By Umar Muhammed Puma.
The House of Representatives on Wednesday called on universities in the country to adhere strictly to their quota by only admitting students for courses accredited.
The House also mandated its Committee on Education to work out modalities to ensure compliance with the requirement.
The resolution followed a motion by Rep. Nathaniel Agunbiade (APC-Osun), which was adopted when put to vote by the Deputy Speaker, Mr Emeka Ihedioha.
The motion was entitled: “Need to Curb the Practice of Universities Admitting Students in Excess of their Allotted Quota and in Courses which were not Accredited by the Nigerian Universities Commission (NUC)’’.
Agunbiade noted that NUC was charged with the responsibility of accrediting courses for universities.
He said the NUC also had the responsibility of guiding admissions of candidates into those courses.
According to him, NUC also controls, monitors and allots quota to universities on issues pertaining to admission into courses of study.
The lawmaker expressed concern that some universities do not conform to the quota allotted to them by NUC.
He alleged that such universities usually admitted students in excess of their quota into courses which they were not accredited to offer.
According to him, upon completion of their studies, such students are usually left to their fate as they are often not absorbed into the next phase of their training.

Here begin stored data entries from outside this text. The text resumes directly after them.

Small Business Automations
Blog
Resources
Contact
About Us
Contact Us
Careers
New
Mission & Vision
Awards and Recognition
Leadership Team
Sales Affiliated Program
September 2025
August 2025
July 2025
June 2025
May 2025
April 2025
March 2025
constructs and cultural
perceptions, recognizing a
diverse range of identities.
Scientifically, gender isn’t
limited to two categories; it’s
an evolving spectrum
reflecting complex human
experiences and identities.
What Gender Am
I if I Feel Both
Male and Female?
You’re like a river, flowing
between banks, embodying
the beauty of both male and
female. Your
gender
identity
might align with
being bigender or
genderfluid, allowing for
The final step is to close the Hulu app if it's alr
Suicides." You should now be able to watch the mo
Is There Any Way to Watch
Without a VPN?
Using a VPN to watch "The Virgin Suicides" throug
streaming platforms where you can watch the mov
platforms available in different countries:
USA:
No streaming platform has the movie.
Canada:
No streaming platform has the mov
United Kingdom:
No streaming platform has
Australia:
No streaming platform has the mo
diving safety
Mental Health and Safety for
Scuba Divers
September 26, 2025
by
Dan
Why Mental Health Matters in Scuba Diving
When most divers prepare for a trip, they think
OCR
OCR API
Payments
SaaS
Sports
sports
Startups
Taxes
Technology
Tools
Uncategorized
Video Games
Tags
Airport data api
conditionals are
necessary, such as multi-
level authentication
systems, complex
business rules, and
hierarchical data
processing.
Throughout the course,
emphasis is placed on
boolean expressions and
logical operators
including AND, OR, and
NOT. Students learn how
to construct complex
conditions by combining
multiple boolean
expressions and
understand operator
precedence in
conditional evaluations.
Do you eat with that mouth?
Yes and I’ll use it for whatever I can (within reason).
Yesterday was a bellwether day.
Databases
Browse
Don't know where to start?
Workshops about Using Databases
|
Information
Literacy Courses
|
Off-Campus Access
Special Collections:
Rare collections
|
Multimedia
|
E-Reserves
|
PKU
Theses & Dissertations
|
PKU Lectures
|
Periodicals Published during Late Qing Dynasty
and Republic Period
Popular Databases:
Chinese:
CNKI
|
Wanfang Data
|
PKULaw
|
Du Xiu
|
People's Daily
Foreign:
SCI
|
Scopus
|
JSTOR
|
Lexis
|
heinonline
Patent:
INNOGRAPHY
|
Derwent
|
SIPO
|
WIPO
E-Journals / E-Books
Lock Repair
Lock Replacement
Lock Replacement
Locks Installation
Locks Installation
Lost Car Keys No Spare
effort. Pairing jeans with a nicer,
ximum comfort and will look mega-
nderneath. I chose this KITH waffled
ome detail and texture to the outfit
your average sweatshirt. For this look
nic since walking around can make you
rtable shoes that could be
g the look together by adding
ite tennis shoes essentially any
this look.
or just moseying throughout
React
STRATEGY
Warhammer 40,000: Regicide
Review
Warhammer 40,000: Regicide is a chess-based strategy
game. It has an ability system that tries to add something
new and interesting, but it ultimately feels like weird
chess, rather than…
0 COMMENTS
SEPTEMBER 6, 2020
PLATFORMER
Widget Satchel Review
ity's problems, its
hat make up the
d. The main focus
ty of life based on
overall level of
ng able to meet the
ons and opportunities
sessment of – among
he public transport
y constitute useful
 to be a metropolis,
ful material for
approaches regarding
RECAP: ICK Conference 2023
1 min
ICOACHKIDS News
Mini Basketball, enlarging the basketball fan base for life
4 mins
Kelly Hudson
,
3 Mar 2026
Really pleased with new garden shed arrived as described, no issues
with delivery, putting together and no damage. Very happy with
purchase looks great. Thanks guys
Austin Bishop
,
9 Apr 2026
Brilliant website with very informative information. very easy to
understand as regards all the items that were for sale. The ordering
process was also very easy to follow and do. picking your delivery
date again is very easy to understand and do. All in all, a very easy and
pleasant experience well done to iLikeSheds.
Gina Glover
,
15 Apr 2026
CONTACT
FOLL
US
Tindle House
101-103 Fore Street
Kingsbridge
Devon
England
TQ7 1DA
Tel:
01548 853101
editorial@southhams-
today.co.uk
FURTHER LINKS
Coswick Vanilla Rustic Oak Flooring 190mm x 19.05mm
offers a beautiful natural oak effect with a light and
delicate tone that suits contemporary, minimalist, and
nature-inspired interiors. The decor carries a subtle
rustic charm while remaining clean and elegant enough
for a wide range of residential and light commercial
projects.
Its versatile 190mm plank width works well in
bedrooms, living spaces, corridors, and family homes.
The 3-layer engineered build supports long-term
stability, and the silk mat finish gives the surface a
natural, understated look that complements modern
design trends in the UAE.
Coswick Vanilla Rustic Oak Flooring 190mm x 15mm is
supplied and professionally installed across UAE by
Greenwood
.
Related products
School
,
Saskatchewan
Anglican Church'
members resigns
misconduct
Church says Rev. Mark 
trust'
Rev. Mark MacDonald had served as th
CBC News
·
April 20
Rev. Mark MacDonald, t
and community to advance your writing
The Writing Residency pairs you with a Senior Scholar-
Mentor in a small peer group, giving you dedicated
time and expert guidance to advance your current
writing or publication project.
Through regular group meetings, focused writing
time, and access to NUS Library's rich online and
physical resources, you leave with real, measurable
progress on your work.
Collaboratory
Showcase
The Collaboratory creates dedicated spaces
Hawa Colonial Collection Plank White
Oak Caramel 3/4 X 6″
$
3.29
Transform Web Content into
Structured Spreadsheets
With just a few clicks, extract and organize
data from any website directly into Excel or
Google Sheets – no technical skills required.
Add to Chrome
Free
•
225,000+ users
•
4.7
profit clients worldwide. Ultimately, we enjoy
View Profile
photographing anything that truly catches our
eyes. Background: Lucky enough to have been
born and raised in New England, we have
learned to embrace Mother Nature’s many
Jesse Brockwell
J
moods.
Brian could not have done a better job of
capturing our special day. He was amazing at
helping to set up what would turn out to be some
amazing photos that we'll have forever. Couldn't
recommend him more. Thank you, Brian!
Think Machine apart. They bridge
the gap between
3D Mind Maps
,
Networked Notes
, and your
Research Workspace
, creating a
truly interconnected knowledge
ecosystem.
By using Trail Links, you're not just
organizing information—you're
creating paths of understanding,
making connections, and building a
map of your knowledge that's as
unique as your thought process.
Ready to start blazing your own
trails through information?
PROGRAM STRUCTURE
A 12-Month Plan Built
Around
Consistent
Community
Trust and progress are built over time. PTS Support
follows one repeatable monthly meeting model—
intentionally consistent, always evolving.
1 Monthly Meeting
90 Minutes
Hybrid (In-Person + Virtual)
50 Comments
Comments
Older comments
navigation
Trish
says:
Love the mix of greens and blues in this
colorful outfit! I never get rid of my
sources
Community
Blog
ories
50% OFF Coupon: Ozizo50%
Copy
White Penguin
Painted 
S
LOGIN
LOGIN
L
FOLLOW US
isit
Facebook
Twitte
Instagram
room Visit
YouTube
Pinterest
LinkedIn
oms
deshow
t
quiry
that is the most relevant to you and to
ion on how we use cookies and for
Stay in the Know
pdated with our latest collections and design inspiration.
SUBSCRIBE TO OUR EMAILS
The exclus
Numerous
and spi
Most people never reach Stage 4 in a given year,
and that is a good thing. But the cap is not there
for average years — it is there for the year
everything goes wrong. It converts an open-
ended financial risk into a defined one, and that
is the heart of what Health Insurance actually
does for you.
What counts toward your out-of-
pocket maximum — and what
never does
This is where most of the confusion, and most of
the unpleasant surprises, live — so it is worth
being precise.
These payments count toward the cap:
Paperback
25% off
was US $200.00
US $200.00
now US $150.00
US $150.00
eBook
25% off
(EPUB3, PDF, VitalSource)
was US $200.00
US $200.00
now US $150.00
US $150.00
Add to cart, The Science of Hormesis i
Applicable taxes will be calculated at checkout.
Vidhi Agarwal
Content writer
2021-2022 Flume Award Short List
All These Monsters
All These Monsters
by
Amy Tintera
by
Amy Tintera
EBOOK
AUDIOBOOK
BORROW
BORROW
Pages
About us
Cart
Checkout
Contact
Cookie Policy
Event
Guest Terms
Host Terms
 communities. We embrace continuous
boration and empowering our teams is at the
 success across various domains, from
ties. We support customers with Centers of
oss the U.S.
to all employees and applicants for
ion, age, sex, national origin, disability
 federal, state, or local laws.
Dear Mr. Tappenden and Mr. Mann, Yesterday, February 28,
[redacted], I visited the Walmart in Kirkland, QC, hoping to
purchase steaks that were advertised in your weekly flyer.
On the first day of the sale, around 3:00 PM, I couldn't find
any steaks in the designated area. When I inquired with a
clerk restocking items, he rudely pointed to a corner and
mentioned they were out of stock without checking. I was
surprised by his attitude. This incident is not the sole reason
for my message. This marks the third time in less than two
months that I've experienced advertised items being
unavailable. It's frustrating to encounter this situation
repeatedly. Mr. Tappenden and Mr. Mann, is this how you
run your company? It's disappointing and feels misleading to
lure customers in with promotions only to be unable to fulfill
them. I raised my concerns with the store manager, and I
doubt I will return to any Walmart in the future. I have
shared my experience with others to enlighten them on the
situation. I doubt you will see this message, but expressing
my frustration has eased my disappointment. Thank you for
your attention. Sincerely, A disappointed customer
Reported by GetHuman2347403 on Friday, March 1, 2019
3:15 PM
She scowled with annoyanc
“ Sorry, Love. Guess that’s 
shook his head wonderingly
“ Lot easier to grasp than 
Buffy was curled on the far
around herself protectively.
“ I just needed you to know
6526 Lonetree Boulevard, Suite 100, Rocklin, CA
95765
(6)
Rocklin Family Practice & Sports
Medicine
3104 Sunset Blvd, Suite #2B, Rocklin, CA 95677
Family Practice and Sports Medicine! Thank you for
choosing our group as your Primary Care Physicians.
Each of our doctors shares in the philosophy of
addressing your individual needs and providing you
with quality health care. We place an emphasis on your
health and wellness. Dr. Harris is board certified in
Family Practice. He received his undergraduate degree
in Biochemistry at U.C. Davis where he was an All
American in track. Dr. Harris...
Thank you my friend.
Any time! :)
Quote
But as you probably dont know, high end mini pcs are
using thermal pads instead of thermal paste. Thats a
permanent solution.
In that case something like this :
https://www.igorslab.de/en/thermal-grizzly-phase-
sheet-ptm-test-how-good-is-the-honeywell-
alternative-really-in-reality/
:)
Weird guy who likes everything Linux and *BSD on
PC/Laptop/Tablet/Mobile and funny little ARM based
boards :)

He said that at times, such students were not even allowed to participate in the National Youth Service Corps (NYSC) scheme due to result of non-accreditation of their courses of study.
Agunbiade urged the house to look into the matter to ensure that the right thing was done.
In their contributions, Reps. Akpodiogaga Emeyese (PDP-Delta), and Friday Itulah (PDP-Edo), agreed that NUC as a regulatory body should ensure that universities adhere to their quota.
They said it was such incidences that had contributed to the backlog of fallen standard in education in the country.
However, Rep. Ossai Ossai (PDP-Delta), opposed the motion, adding that accreditation in higher institutions, was a process and NUC had been saddled to take care of such accreditation.
Ossai argued that because accreditation was a process, the house could not use a motion to ask NUC to comply.
“The university is so complex that only universities understand the system, I believe that the motion has no impact.
“I, therefore, urged the mover of the motion to step it down because it has no merit,’’ he said.